§ EXCERPTED PASSAGE:
┄┄┄┄┄┄
[whatwg] Microdata

Brian Campbell Brian.P.Campbell at dartmouth.edu
Wed Aug 26 10:11:05 PDT 2009


On Aug 22, 2009, at 5:51 PM, Ian Hickson wrote:

> Based on some of the feedback on Microdata recently, e.g.:
>
>   http://www.jenitennison.com/blog/node/124
>
> ...and a number of e-mails sent to this list and the W3C lists, I am  
> going
> to try some tweaks to the Microdata syntax. Google has kindly  
> offered to
> provide usability testing resources so that we can try a variety of
> different syntaxes and see which one is easiest for authors to  
> understand.
>
> If anyone has any concrete syntax ideas that they would like me to
> consider, please let me know. There's a (pretty low) limit to how many
> syntaxes we can perform usability tests on, though, so I won't be  
> able to
> test every idea.

Here's an idea I've been mulling around. I think it would simplify the  
syntax and semantic model considerably.

Why do we need separate items and item properties? They seem to  
confuse people, when something can be both an item and an itemprop at  
the same time. They also seem to duplicate a certain amount of  
information; items can have "types", while itemprops can have "names",  
but they both seem to serve about the same role, which is to indicate  
how to interpret them in the context of page or larger item.
┄┄┄┄┄┄
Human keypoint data
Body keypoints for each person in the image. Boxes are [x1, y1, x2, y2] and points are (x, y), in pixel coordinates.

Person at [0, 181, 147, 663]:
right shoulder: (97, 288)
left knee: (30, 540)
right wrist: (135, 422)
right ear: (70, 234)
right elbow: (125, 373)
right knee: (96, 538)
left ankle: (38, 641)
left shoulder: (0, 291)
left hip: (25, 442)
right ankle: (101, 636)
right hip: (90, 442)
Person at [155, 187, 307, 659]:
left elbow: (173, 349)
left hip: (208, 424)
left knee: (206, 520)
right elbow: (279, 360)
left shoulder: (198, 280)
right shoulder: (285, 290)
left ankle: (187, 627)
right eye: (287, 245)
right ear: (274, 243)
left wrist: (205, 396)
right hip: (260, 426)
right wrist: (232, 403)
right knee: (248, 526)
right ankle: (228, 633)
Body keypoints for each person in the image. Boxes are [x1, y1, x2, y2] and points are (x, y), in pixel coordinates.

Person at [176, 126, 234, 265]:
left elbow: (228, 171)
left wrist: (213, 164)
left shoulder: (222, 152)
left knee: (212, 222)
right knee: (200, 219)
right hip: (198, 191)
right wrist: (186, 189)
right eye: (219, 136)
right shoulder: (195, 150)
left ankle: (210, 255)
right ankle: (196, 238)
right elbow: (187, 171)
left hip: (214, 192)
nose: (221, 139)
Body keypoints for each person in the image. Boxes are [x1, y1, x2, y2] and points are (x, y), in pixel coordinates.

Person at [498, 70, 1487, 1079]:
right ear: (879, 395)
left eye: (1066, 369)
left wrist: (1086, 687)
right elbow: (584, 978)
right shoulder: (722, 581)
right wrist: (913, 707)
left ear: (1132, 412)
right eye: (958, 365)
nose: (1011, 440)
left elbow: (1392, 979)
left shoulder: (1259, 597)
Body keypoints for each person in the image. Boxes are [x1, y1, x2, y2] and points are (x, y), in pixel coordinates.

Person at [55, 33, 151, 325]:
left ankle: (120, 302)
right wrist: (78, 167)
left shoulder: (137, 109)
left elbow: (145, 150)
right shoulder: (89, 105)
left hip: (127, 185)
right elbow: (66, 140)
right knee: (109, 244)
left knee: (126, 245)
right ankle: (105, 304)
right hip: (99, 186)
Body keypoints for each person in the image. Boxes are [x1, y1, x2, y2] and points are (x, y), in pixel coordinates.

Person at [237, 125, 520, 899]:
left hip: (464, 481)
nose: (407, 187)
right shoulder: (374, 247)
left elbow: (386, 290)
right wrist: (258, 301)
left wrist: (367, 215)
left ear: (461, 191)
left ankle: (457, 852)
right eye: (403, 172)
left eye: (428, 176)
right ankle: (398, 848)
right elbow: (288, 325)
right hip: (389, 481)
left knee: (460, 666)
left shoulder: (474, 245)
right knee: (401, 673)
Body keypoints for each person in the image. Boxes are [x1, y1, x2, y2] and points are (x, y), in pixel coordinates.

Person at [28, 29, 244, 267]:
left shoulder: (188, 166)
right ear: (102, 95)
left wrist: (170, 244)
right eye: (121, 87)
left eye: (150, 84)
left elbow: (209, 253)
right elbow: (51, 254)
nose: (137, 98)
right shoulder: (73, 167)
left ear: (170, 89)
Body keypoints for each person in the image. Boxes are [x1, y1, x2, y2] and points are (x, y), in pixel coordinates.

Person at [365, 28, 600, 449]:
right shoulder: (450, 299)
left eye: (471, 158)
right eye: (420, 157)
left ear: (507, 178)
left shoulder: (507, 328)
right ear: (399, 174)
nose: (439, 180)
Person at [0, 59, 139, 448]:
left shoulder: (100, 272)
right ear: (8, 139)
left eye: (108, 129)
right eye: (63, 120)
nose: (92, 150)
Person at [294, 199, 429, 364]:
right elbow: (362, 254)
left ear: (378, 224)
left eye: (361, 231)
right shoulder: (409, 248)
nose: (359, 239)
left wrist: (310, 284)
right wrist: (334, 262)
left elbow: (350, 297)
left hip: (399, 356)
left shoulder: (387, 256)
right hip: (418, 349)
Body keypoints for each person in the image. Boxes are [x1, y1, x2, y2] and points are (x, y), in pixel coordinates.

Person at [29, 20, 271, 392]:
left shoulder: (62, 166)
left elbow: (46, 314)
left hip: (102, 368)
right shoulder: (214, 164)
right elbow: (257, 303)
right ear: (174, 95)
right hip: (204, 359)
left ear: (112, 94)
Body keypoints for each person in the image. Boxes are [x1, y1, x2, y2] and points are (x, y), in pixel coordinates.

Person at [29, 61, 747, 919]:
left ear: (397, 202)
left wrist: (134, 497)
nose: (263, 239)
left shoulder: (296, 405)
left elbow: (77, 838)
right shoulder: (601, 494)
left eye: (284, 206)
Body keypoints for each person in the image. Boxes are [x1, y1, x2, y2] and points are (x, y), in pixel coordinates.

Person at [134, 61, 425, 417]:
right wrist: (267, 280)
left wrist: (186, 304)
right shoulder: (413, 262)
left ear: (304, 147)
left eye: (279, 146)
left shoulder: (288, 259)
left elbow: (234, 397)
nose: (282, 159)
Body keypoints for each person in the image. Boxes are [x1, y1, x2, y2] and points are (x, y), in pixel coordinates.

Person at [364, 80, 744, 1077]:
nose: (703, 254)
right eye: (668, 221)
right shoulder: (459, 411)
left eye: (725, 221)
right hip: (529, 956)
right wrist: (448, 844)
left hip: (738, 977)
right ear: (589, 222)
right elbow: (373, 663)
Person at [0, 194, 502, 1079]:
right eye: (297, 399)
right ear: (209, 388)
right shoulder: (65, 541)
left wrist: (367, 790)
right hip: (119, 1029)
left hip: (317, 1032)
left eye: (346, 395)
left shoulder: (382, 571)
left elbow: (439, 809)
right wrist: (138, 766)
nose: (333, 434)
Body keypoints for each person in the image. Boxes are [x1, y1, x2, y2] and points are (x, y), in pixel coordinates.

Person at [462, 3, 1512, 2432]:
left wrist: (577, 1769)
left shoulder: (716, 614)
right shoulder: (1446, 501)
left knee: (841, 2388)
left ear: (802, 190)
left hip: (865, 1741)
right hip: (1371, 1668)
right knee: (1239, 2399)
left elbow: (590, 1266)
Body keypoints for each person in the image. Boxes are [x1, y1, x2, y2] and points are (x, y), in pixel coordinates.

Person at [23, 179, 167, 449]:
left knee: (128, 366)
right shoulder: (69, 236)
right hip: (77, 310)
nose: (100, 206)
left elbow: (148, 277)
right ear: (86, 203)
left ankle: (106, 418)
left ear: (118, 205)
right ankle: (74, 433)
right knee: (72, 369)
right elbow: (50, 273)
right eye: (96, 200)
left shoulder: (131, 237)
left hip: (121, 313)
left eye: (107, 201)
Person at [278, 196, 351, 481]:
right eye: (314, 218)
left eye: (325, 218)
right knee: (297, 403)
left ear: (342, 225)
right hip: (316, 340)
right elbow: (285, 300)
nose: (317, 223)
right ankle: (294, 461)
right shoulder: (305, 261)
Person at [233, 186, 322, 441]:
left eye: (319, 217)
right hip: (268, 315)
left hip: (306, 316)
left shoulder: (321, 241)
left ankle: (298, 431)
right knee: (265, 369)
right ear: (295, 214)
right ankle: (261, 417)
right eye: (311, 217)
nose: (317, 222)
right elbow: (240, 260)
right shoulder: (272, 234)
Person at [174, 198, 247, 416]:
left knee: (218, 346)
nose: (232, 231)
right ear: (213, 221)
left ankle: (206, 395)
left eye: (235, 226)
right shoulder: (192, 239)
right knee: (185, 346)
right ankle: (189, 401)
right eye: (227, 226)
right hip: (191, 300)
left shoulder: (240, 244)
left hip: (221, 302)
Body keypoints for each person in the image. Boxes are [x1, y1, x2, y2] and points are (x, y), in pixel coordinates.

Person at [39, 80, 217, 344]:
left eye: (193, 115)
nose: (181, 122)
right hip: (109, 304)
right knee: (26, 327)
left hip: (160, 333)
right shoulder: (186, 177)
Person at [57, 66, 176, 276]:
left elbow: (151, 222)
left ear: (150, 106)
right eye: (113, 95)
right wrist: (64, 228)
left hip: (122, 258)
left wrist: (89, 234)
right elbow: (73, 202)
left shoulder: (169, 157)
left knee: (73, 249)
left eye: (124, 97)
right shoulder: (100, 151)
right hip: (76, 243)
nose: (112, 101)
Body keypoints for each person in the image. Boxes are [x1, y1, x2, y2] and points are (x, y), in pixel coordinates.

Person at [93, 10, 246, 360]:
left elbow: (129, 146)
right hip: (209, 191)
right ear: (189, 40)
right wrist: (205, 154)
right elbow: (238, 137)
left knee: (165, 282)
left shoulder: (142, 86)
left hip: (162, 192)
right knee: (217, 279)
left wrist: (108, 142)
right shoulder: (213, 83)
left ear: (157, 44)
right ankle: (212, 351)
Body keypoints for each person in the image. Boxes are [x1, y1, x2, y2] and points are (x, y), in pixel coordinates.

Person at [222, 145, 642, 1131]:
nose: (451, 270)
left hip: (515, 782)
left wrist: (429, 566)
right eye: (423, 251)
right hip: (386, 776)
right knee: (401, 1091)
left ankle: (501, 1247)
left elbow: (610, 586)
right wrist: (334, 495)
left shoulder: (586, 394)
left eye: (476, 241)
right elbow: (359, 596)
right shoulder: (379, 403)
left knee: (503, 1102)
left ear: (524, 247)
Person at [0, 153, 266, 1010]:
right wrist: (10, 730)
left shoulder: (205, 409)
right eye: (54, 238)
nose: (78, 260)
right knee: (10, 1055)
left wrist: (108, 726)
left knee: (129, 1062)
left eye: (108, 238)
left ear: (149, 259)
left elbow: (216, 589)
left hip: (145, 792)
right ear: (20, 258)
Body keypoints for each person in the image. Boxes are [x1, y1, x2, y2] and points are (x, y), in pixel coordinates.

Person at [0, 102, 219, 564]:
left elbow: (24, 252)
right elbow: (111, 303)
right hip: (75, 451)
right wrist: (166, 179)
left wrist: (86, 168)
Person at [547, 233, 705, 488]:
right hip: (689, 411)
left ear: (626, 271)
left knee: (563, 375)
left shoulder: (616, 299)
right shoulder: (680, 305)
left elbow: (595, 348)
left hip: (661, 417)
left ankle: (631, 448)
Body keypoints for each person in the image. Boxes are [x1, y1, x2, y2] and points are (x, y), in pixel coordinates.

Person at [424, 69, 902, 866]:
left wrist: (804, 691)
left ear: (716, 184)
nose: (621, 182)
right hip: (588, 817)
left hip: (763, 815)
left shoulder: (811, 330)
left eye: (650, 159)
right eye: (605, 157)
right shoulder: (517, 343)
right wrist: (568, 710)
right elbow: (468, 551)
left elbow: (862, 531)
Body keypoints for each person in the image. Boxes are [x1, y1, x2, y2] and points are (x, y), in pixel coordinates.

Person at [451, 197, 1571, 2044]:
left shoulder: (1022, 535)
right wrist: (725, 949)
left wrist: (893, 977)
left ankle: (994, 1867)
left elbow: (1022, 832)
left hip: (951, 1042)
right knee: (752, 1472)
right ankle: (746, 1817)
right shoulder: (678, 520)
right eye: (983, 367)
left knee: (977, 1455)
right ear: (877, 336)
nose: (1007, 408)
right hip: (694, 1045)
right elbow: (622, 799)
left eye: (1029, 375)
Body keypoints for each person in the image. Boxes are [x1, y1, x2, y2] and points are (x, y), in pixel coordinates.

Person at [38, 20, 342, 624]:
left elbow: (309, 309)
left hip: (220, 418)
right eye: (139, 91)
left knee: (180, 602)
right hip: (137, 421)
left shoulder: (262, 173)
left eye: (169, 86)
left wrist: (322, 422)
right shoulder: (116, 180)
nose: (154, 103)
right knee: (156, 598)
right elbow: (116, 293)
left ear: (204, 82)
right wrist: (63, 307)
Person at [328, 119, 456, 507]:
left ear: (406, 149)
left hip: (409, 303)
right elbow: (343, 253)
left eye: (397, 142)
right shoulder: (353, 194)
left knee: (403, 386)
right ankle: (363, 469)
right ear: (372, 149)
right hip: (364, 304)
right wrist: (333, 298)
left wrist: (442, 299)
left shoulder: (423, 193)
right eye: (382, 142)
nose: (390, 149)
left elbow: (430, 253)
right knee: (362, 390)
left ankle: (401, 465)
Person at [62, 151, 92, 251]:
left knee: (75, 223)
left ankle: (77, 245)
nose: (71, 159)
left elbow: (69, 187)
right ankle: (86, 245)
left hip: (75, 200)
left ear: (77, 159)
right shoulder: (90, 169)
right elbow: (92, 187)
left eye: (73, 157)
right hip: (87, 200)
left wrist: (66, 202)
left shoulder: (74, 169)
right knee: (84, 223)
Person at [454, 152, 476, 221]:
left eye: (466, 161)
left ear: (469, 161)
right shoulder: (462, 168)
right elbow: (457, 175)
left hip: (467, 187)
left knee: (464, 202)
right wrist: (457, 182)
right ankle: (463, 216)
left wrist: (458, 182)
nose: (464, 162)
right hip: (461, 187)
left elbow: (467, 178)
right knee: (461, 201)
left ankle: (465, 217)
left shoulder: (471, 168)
┄┄┄┄┄┄
§ EXERCISE REQUIREMENTS:
Write out the stretch of the Microdata post from "Why do we need" through "or larger item.", swapping "confuse" for "puzzle". These rows have nothing to do with the Microdata post.

§ SOLUTION TO THIS EXERCISE:
Why do we need separate items and item properties? They seem to  
puzzle people, when something can be both an item and an itemprop at  
the same time. They also seem to duplicate a certain amount of  
information; items can have "types", while itemprops can have "names",  
but they both seem to serve about the same role, which is to indicate  
how to interpret them in the context of page or larger item.